_DOCUMENT PASSAGE_:
Fun fact is that, at the time, my thinking process was like – well, I’m good at programming and I guess I can learn pretty much any new language. Given that Data Science sounds like something that is related to programming – how hard could it be, right?

As luck would have it – I had no freakin’ idea what I was getting myself into, and yes, it busted my balls on couple of occasions, but, honestly – it was well worth it.

Let me first tell you what Data Science is at all …

What the heck is Data Science?

A perfect example of Expectations vs Reality. Really.

What I thought it is – just another programming thing to learn over the weekend.

What it really was … well, you know how if you want to play smart, you always share Venn Diagram? Yeah, here’s mine:

My expectations turned out to be one third of what there really is … and that sucked … for a while 🙂

I’ll gently ignore the Domain Knowledge part, because, that’s really something you learn at your workplace. As such – you can’t do much upfront.

Computer Science knowledge should be an obvious one as well. As in – yes, solid part of Data Science is knowing how to write code. But I guess you already knew that, so let’s skip it as well.

This leaves us with Math & Statistics. And now, I might hear some of you saying – yeah, that’s all true, just like you need math skills for being a programmer … Haha …

I’m happy to tell you that you’re incredibly wrong!

I take that back actually – yes, you CAN do Data Sciency stuff without knowing the math & statistics. But, that’s possibly like calling yourself a programmer if you only learned HTML & CSS … I mean, sure, you can make some basic stuff happen, but if you need anything deeper, or, god forbid, solving something that can’t be solved with pure coding skills – you’re in for a trouble.

So no, please refrain from jumping into Machine Learning if you’re not interested in understanding the inner workings of it.

Now comes the fun part really – if you never loved math, that’s actually because your teacher likely sucked. It’s tough one to say but it’s a matter of fact. I, for one, hated it. I always thought it’s pointless crap that no one needs. “Why, hell, I’ve been making shitload of money and I never really needed that fucking math! Who needs fuckin’ trigonometry anyway?”.

Shitty thing about not knowing what you are not knowing is that, unless you are aware that you DO NOT know something – you’re literally in a pickle. I mean, yeah, I never needed the math for my day to day work, but I never was tasked with building a game engine; or optimizing an ML model; or writing a graphics library. You get the gist, I hope?

If we may agree that you absolutely and undoubtedly need to know some math, we may proceed to the next section.

_ABOUT THIS TASK_:
Please write the next part of the post above on learning data science, starting right after its last sentence.

_RAW DATA_:
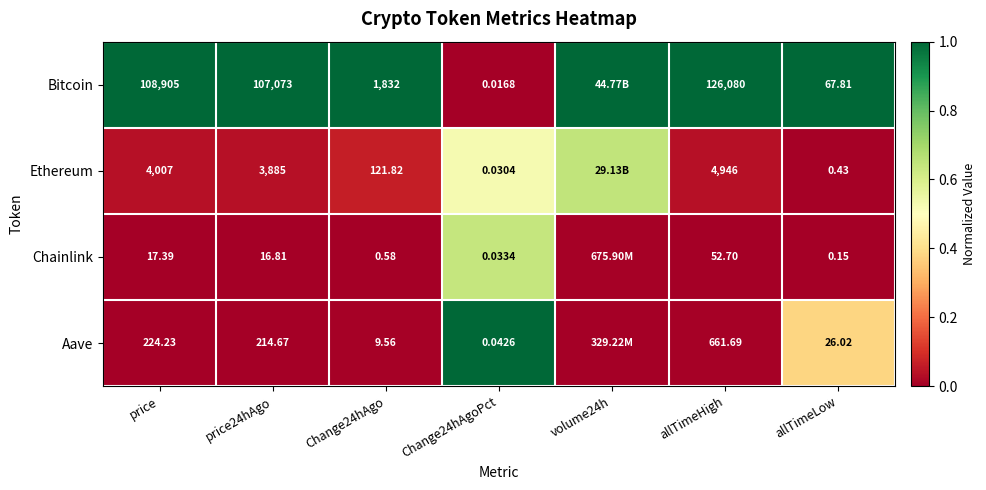

Rank the series at price24hAgo from highest to lowest value.

Bitcoin, Ethereum, Aave, Chainlink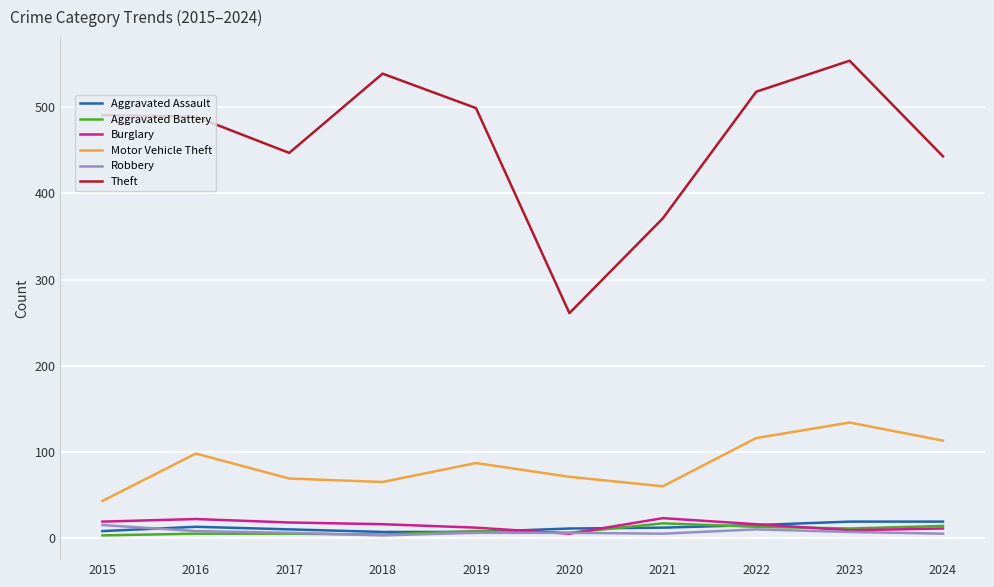

What is the minimum value shown in the chart?

3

_EXPECTED ANSWER_:
What Math & Statistics knowledge do I need? And how to obtain it?

I’m glad that you asked! Because I will be happy to tell you.

For one – saying that you need to know MATH or STATISTICS, really makes zero sense honestly. But I was building my case up to this point.

What you really need are SPECIFIC areas of these two. And they are so specific that NOT knowing them should and will hurt you. Because you’re a douche!

Here is what you absolutely should get yourself familiar with (in this specific order):

Linear Algebra
Basics of Statistics (as in – basic terms like variance, distribution, error, etc.)
Calculus

On top of that, it’d be nice if you familiarize yourself with:

Discrete math (it’s actually amazingly cool field that makes SO MANY things possible!)
Probability

Let’s briefly cover each and why you need it.

You should familiarize yourself with Linear Algebra because basics of it are vectors, matrices and operations that include them. Coincidentally, that’s EXACTLY what you will be dealing with if you are about to do ANYTHING ML related. Here’s an image that depicts ML in it’s most basic form:

Let me tell you something else – Linear Algebra is INCREDIBLY interesting! Ever thought how the game rendering is done? Or graphic tools are built? Or maybe face recognition is implemented? Yep, it’s all Linear Algebra!

There are TWO ways to learn some basics, and I suggest you to go with easier (and more fun one first). There’s a guy who calls himself 3Blue1Brown who, among other things, is incredibly passionate about math and teaching it to wider audiences. So, you absolutely MUST CHECK his video series on Linear Algebra.

Once you are done with it, if you want more nerdy details, you can check out the MIT’s recordings from Linear Algebra classes.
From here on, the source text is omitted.